Labor Productivity, 1970–2016 (GDP/hour
                        worked, PPP adjusted 2010 US$)

Key findings

Pros

Labor productivity growth is recognized both by growth theory and developmental practice to be associated with high rates of economic growth.

In most OECD economies, aggregate labor productivity also typically moves procyclically.

One explanation of procyclical labor productivity is that business cycles are driven primarily by systematic economy-wide shifts to total factor productivity.

Procyclical productivity can also reflect labor hoarding, and reduction of labor hoarding can lead to more efficiency, lower prices, and better resource allocation.

One contributor to changing cyclical behavior of labor productivity may be the demise of collective bargaining and rising flexibility of labor markets.

Cons

Short-term labor productivity growth is volatile, depends on a host of factors, and is susceptible to significant measurement error.

Notable exceptions to labor productivity moving procyclically include the US and Spain.

Fundamental difficulties involving measurement of total factor productivity growth may lead to incorrect conclusions about its cyclical behavior.

Procyclical labor productivity can also arise from the need to preserve firms’ human capital in temporary economic downturns.

Increased labor productivity may come at a cost of increased unemployment and loss of worker representation at the workplace.

Author's main message

Labor productivity is the ultimate source of economic well-being in a market-based economy. For most industrial countries and for most of the post-World War II period, labor productivity has been procyclical—moving along with overall economic activity. Remarkably, the most prominent exception appears to be the US since the mid-1980s, with a further anomaly being Spain since the death of General Franco in 1975. The common feature of these two countries is a declining influence of collective bargaining institutions and increased flexibility in the labor market.

◆ TASK REQUIREMENTS:
1. Please repeat the passage on labor productivity from "Procyclical labor productivity can" up to and including "at the workplace.".
2. Condense the paragraph of the passage on labor productivity that begins "Labor productivity is the ultimate source" into a shorter version that keeps its main facts.
None of the rows that come next are needed here.

[Data excerpts]
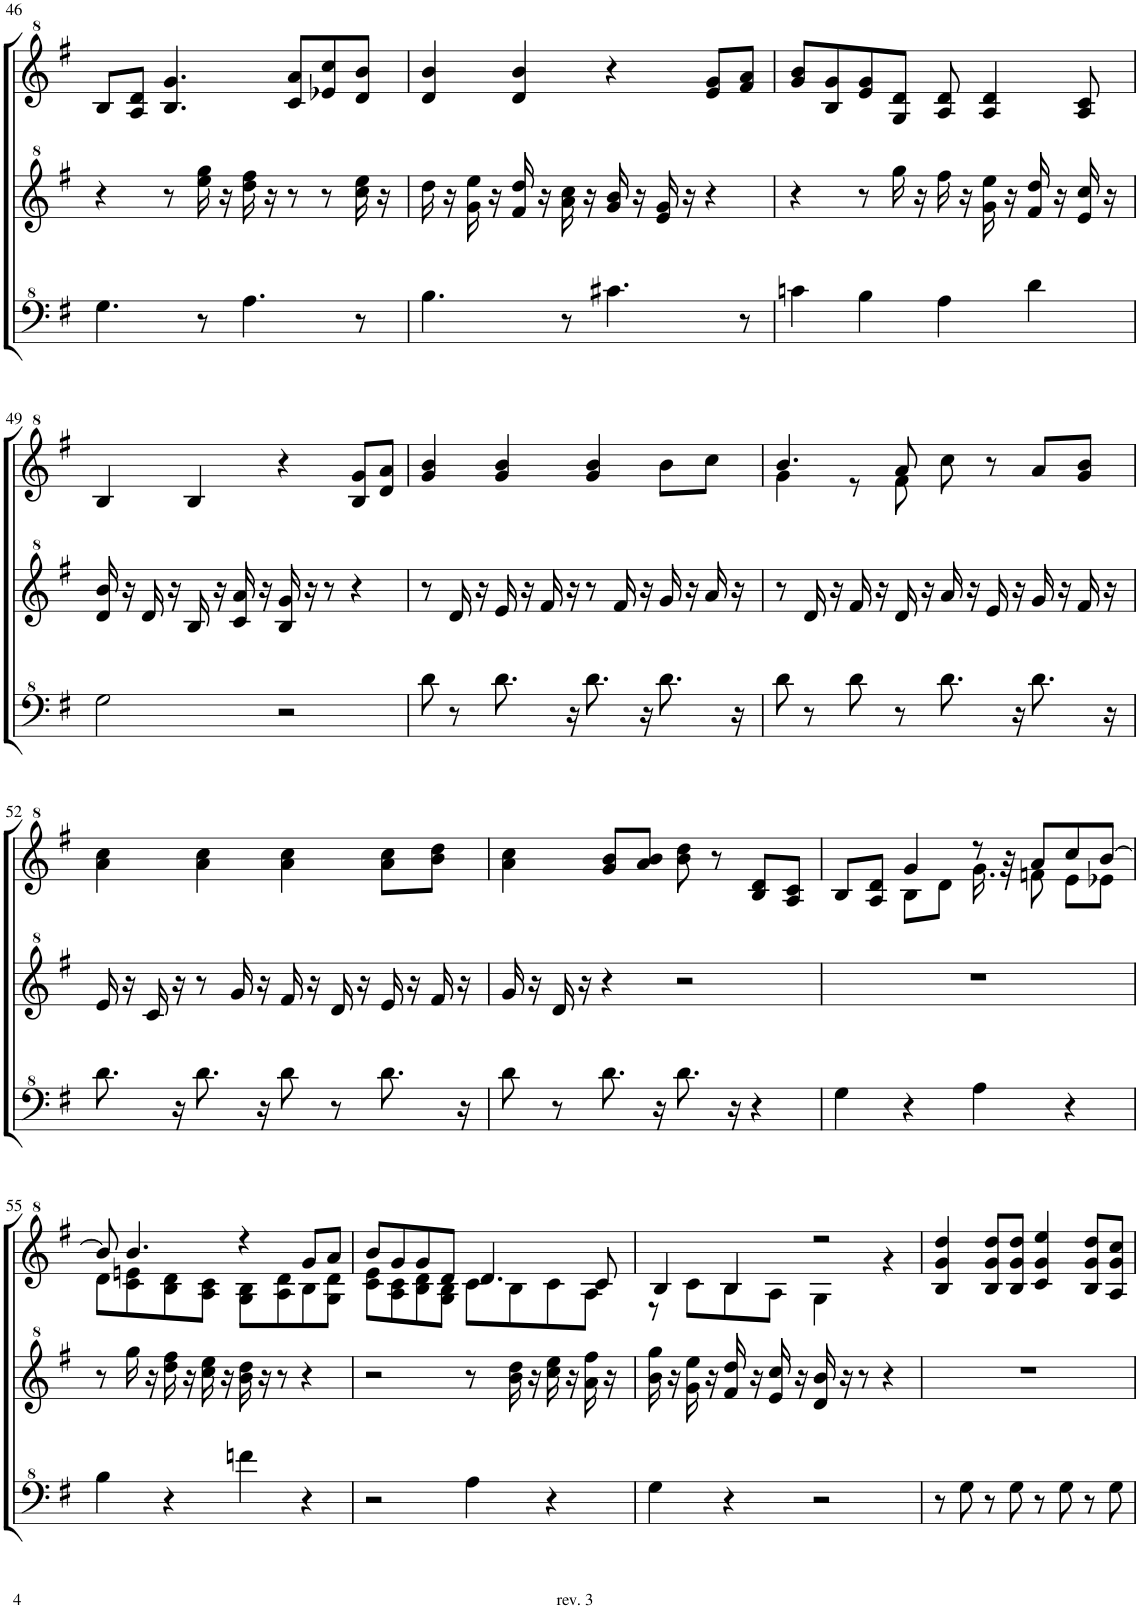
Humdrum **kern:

**kern	**kern	**kern
*part3	*part2	*part1
*staff3	*staff2	*staff1
*I"パンフルート	*I"パンフルート	*I"パンフルート
!!LO:PB:g=z
*clefF^4	*clefG^2	*clefG^2
*k[f#]	*k[f#]	*k[f#]
*M4/4	*M4/4	*M4/4
=46	=46	=46
4.g\	4r	8b/L
.	.	8a/ 8dd/J
.	8r	4.b/ 4.gg/
8r	16eee\ 16ggg\	.
.	16r	.
4.a\	16ddd\ 16fff#\	.
.	16r	.
.	8r	8cc/ 8aa/L
.	8r	8ee-X/ 8ccc/
8r	16ccc\ 16eee\	8dd/ 8bb/J
.	16r	.
=47	=47	=47
4.b\	16ddd\	4dd/ 4bb/
.	16r	.
.	16gg\ 16eee\	.
.	16r	.
.	16ff#/ 16ddd/	4dd/ 4bb/
.	16r	.
8r	16aa\ 16ccc\	.
.	16r	.
4.cc#X\	16gg/ 16bb/	4r
.	16r	.
.	16ee/ 16gg/	.
.	16r	.
.	4r	8ee/ 8gg/L
8r	.	8ff#/ 8aa/J
=48	=48	=48
4ccn\	4r	8gg/ 8bb/L
.	.	8b/ 8gg/
4b\	8r	8ee/ 8gg/
.	16ggg\	8g/ 8dd/J
.	16r	.
4a\	16fff#\	8a/ 8dd/
.	16r	.
.	16gg\ 16eee\	4a/ 4dd/
.	16r	.
4dd\	16ff#/ 16ddd/	.
.	16r	.
.	16ee/ 16ccc/	8a/ 8cc/
.	16r	.
!!LO:LB:g=z
=49	=49	=49
2g\	16dd/ 16bb/	4b/
.	16r	.
.	16dd/	.
.	16r	.
.	16b/	4b/
.	16r	.
.	16cc/ 16aa/	.
.	16r	.
2r	16b/ 16gg/	4r
.	16r	.
.	8r	.
.	4r	8b/ 8gg/L
.	.	8dd/ 8aa/J
=50	=50	=50
8dd\	8r	4gg/ 4bb/
8r	16dd/	.
.	16r	.
8.dd\	16ee/	4gg/ 4bb/
.	16r	.
.	16ff#/	.
16r	16r	.
8.dd\	8r	4gg/ 4bb/
.	16ff#/	.
16r	16r	.
8.dd\	16gg/	8bb\L
.	16r	.
.	16aa/	8ccc\J
16r	16r	.
=51	=51	=51
*	*	*^
8dd\	8r	4.bb/	4gg\
8r	16dd/	.	.
.	16r	.	.
8dd\	16ff#/	.	8r
.	16r	.	.
8r	16dd/	8aa/	8ff#\
.	16r	.	.
8.dd\	16aa/	8ccc\	2ryy
.	16r	.	.
.	16ee/	8r	.
16r	16r	.	.
8.dd\	16gg/	8aa/L	.
.	16r	.	.
.	16ff#/	8gg/ 8bb/J	.
16r	16r	.	.
*	*	*v	*v
!!LO:LB:g=z
=52	=52	=52
8.dd\	16ee/	4aa\ 4ccc\
.	16r	.
.	16cc/	.
16r	16r	.
8.dd\	8r	4aa\ 4ccc\
.	16gg/	.
16r	16r	.
8dd\	16ff#/	4aa\ 4ccc\
.	16r	.
8r	16dd/	.
.	16r	.
8.dd\	16ee/	8aa\ 8ccc\L
.	16r	.
.	16ff#/	8bb\ 8ddd\J
16r	16r	.
=53	=53	=53
8dd\	16gg/	4aa\ 4ccc\
.	16r	.
8r	16dd/	.
.	16r	.
8.dd\	4r	8gg/ 8bb/L
.	.	8aa/ 8bb/J
16r	.	.
8.dd\	2r	8bb\ 8ddd\
.	.	8r
16r	.	.
4r	.	8b/ 8dd/L
.	.	8a/ 8cc/J
=54	=54	=54
*	*	*^
4g\	1r	8b/L	4ryy
.	.	8a/ 8dd/J	.
4r	.	4gg/	8b\L
.	.	.	8dd\J
4a\	.	8r	16.gg\
.	.	.	32r
.	.	8aa/L	8ffn\
4r	.	8ccc/	8ee\L
.	.	[8bb/J	8ee-X\J
!!LO:LB:g=z	!!
=55	=55	=55	=55
4b\	8r	8bb/]	8dd\L
.	16ggg\	4.bb/	8cc\ 8een\
.	16r	.	.
4r	16ddd\ 16fff#\	.	8b\ 8dd\
.	16r	.	.
.	16ccc\ 16eee\	.	8a\ 8cc\J
.	16r	.	.
4ffn\	16bb\ 16ddd\	4r	8g\ 8b\L
.	16r	.	.
.	8r	.	8a\ 8dd\
4r	4r	8gg/L	8b\
.	.	8aa/J	8g\ 8dd\J
=56	=56	=56	=56
2r	2r	8bb/L	8cc\ 8ee\L
.	.	8gg/	8a\ 8cc\
.	.	8gg/	8b\ 8dd\
.	.	8dd/J	8g\ 8b\J
4a\	8r	4.dd/	8cc\L
.	16bb\ 16ddd\	.	8b\
.	16r	.	.
4r	16ccc\ 16eee\	.	8cc\
.	16r	.	.
.	16aa\ 16fff#\	8cc/	8a\J
.	16r	.	.
=57	=57	=57	=57
4g\	16bb\ 16ggg\	4b/	8r
.	16r	.	.
.	16gg\ 16eee\	.	8cc\L
.	16r	.	.
4r	16ff#/ 16ddd/	4b/	8b\
.	16r	.	.
.	16ee/ 16ccc/	.	8a\J
.	16r	.	.
2r	16dd/ 16bb/	2r	4g\
.	16r	.	.
.	8r	.	.
.	4r	.	4r
*	*	*v	*v
=58	=58	=58
8r	1r	4b/ 4gg/ 4ddd/
8g\	.	.
8r	.	8b/ 8gg/ 8ddd/L
8g\	.	8b/ 8gg/ 8ddd/J
8r	.	4cc/ 4gg/ 4eee/
8g\	.	.
8r	.	8b/ 8gg/ 8ddd/L
8g\	.	8a/ 8gg/ 8ccc/J
=	=	=
*-	*-	*-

◆ RESULTS OF THE TASKS:
1.
Procyclical labor productivity can also arise from the need to preserve firms’ human capital in temporary economic downturns.

Increased labor productivity may come at a cost of increased unemployment and loss of worker representation at the workplace.

2. Labor productivity is the chief source of economic well-being in a market economy. In most industrial countries for most of the post-World War II period, it has been procyclical, moving with overall economic activity. The main exceptions are the US since the mid-1980s and Spain since General Franco's death in 1975. Both countries have seen collective bargaining institutions lose influence and labor markets become more flexible.